В честь рождения внука, императрица Екатерина Алексеевна задала в Эрмитаже роскошный бал и устроила праздник. Все залы дворца были украшены изображением из настоящих брильянтов и жемчугов громадного вензеля, буквы «А», от первой буквы имени новорожденного Великого княжича Александра.
Записки императрицы:
12-го декабря 1777 года появился на свет Великий князь, мой внук Александр Павлович. С первого взгляда – похож на мать, Марию Федоровну.
* * *
Императрица Екатерина Алексеевна наконец заполучила нашумевшую книгу Адама Смита «Исследование о природе и причинах богатства народов», вышедшую в прошлом году. Ей, как и многим ее современникам, хотелось узнать, каковы же все-таки причины обогащения народов и что для того надобно учинять. Однако, поделиться мыслями после прочтения труда известного экономиста ей было, фактически, не с кем: не было ни Кирилла Разумовского, ни Орловых, ни Строганова, и Потемкина нелегко было заполучить во дворце. Можно было поговорить с банкиром Андреем Шуваловым, но… не хотелось.
В декабре, граф Панин доложил, что войска главнокомандующего американской армии, Джоржа Вашингтона, перешли реку Делавер и обрушились на британский лагерь Трентон и захватили в плен тысячу солдат.
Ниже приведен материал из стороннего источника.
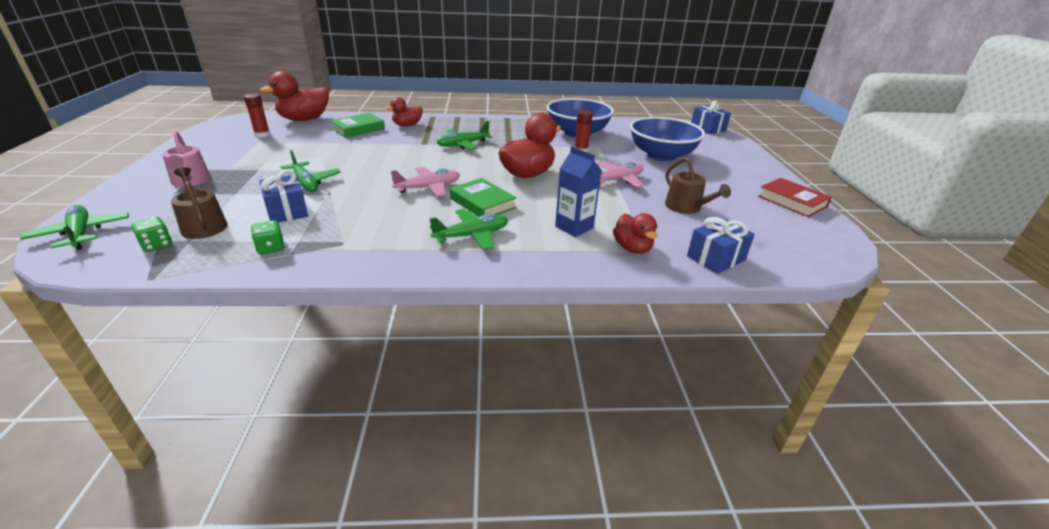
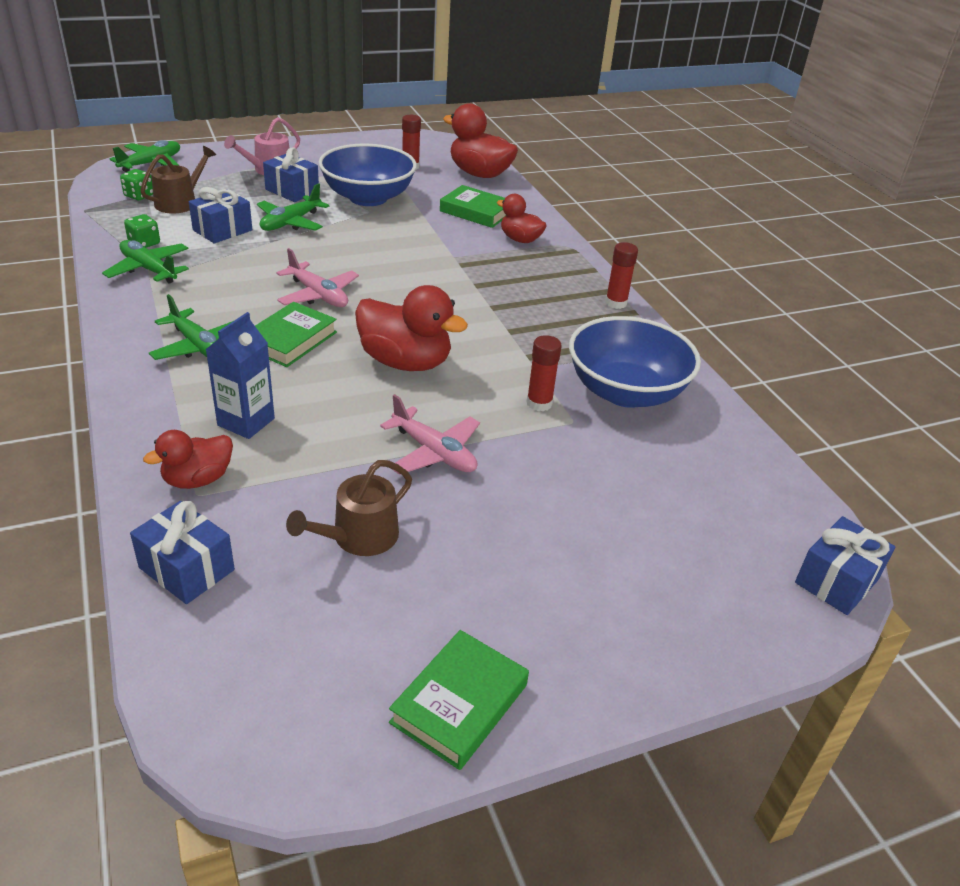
camera: 70 degrees right, 5 degrees up
green plane [437,121,492,150] -> green plane moved to [102,240,189,284]
blue bowl [630,117,705,161] -> blue bowl moved to [318,144,417,206]
red book [758,178,832,217] -> green book [389,630,529,770]
none -> blue gift [263,147,319,202]
none -> red glue stick [605,242,638,309]

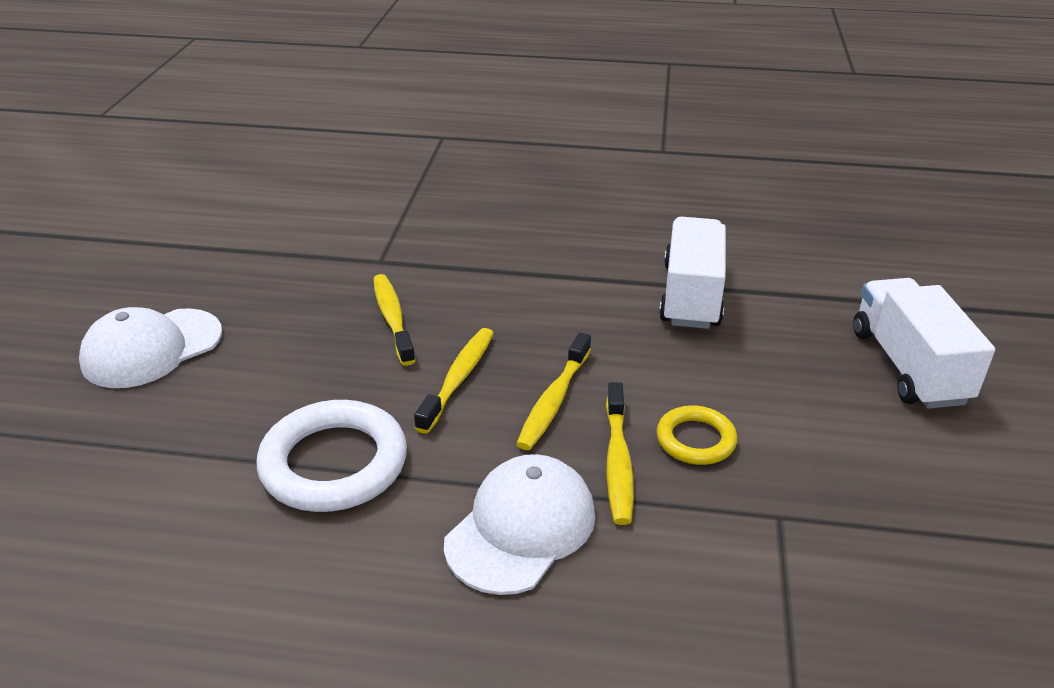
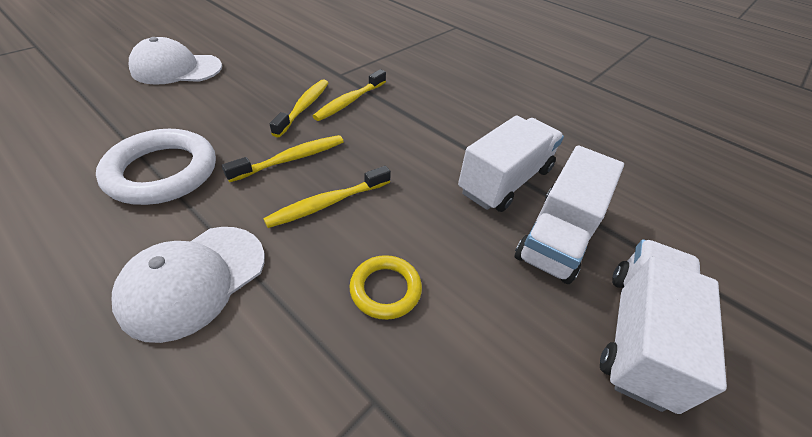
camera: 30 degrees right, 10 degrees up
white cap [444,454,595,595] -> white cap turned 150 degrees clockwise [112,227,265,343]
yellow toothbrush [606,382,634,525] -> yellow toothbrush moved to [313,69,386,121]
none -> white truck [515,145,624,284]

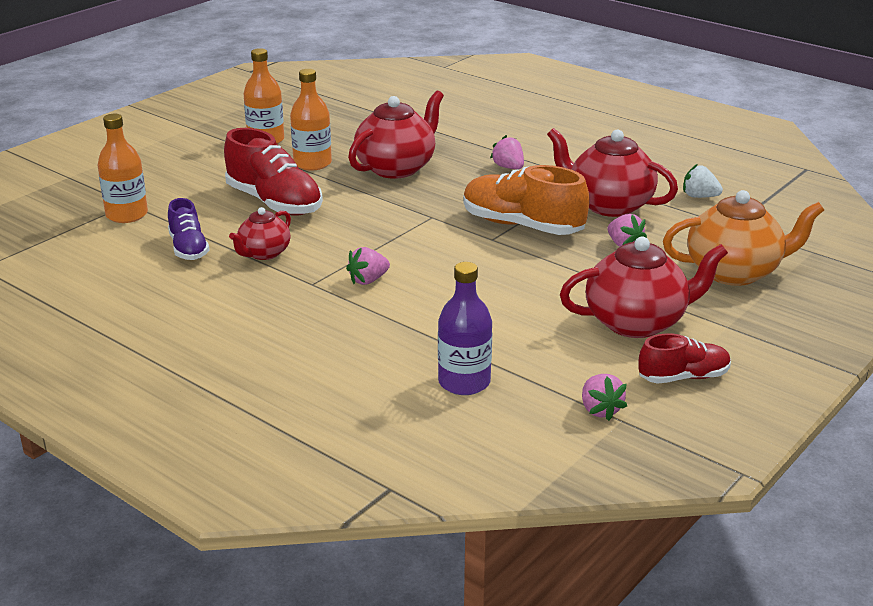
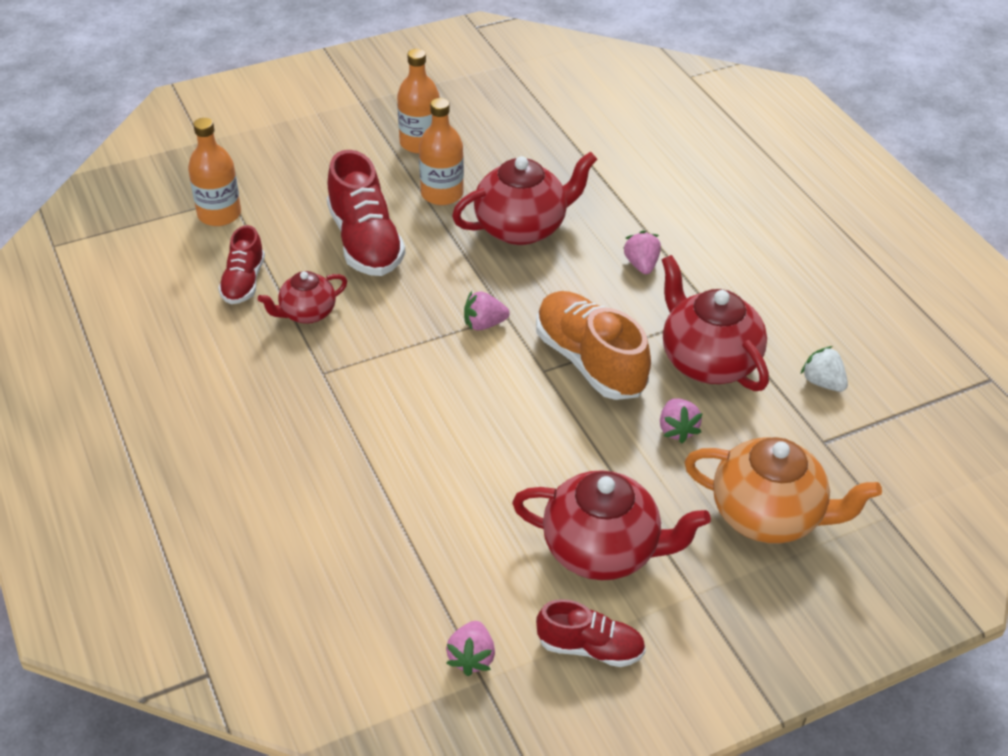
camera: 25 degrees right, 15 degrees up
purple shoe [168,198,209,260] -> red shoe [218,225,265,304]
pink strawberry [346,247,390,285] -> pink strawberry moved to [464,291,510,330]
purple bottle [438,262,492,395] -> none

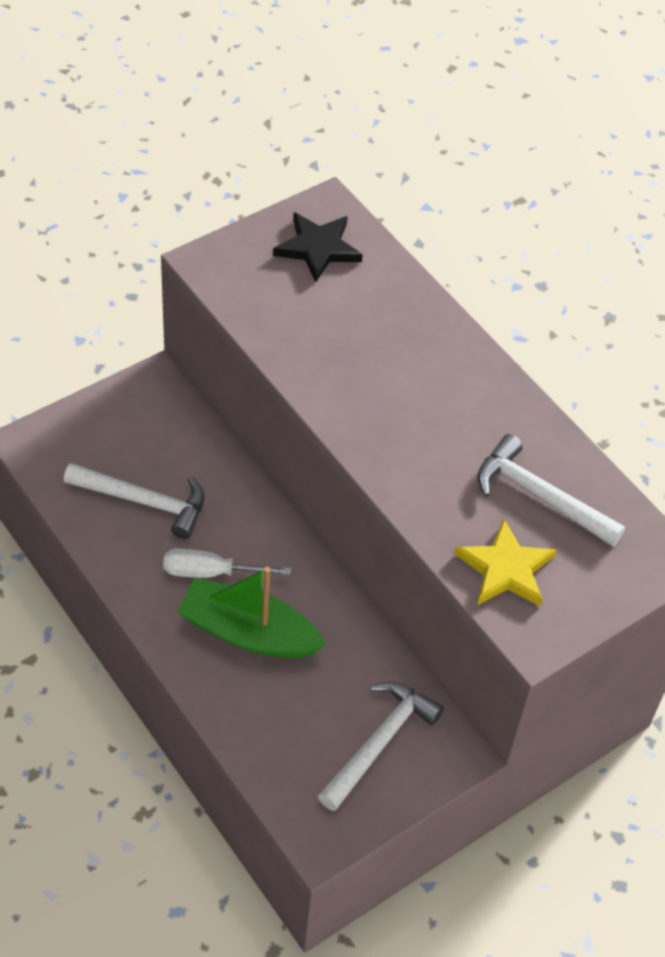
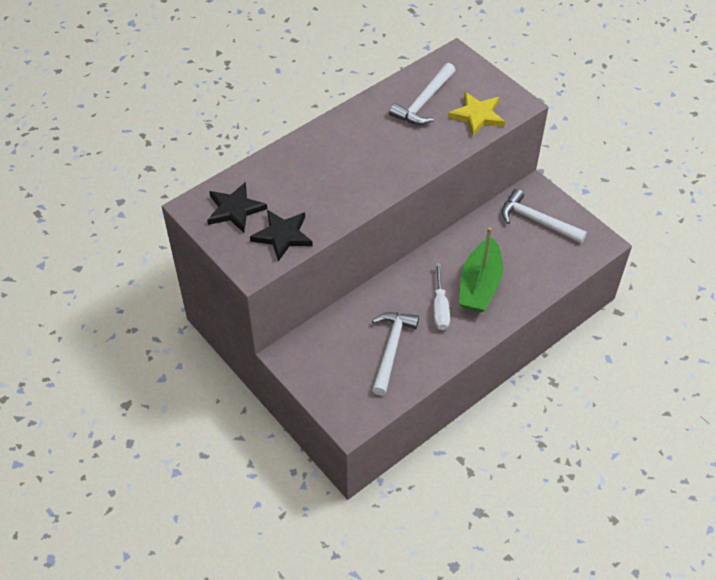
camera: 90 degrees left, 0 degrees up
none -> black star [250,210,313,261]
– Наемников? Солдат-наемников? – воскликнула Екатерина. – Как же хорошо, что мы не продали Англии наших солдат, о коих они так нас просили!
– Вы поступили премудро, государыня-матушка! – почтительно отозвался Панин, с трудом шаркнув ногой. Никита Иванович последнее время казался непомерных размеров, и стоять ему было тяжело. Императрица пригласили его за стол. Тот, с удовольствием приняв приглашение, грузно уселся, еле вмещая себя в кресло.
– Вы ведь знаете, Никита Иванович, что я всегда придерживаюсь мудрых русских поговорок: «Говори мало, слушай много, а думай еще больше» и «Всех слушай, а свой ум имей».
Граф Панин почтительно кивнул:
– Право, государыня: «с людьми советуйся, а своего ума не теряй». Ваша мудрость непоколебима! Американский Джорж Вашингтон должон денно и нощно об вас, государыня, молиться!
Екатерина на похвалу не среагировала.
– Что же? – сказала она. – Американские штаты теперь сами по себе, не зависят от Англии? – недоверчиво испросила она.
– Стало быть, государыня, появилось новое государство, – заявил граф.
– О том я и толкую. Новое государство… Как-то оно станет супротив нас? Дружественна ли, враждебна?
– А что ему с нами делить? Оные штаты за океаном. Они сами себе, а мы сами по себе, – ответил с энтузиазмом Никита Иванович.
– Что ж, жизнь покажет, граф, – скептически заметила Императрица. – Однако, мыслю, теперь им пристало время позаботиться и о положении своих черных рабов.
Панин с минуту поразмыслив о рабах, привычно постучав пальцами по столу, изволил глубокомысленно изречь:
– Или черные рабы сами об себе позаботятся.
Императрица бросила на него внимательный взгляд:
– Вот-вот! То-то и оно! Догадываюсь, граф, вы сей час подумали о наших крепостных крестьянах. Я давно о них думаю и ничего придумать не могу…
Панин склонил голову, при том его толстые щеки расплылись по шее:
– Единая надежда, государыня, что мы не дождемся, когда им придется самим о себе позаботиться.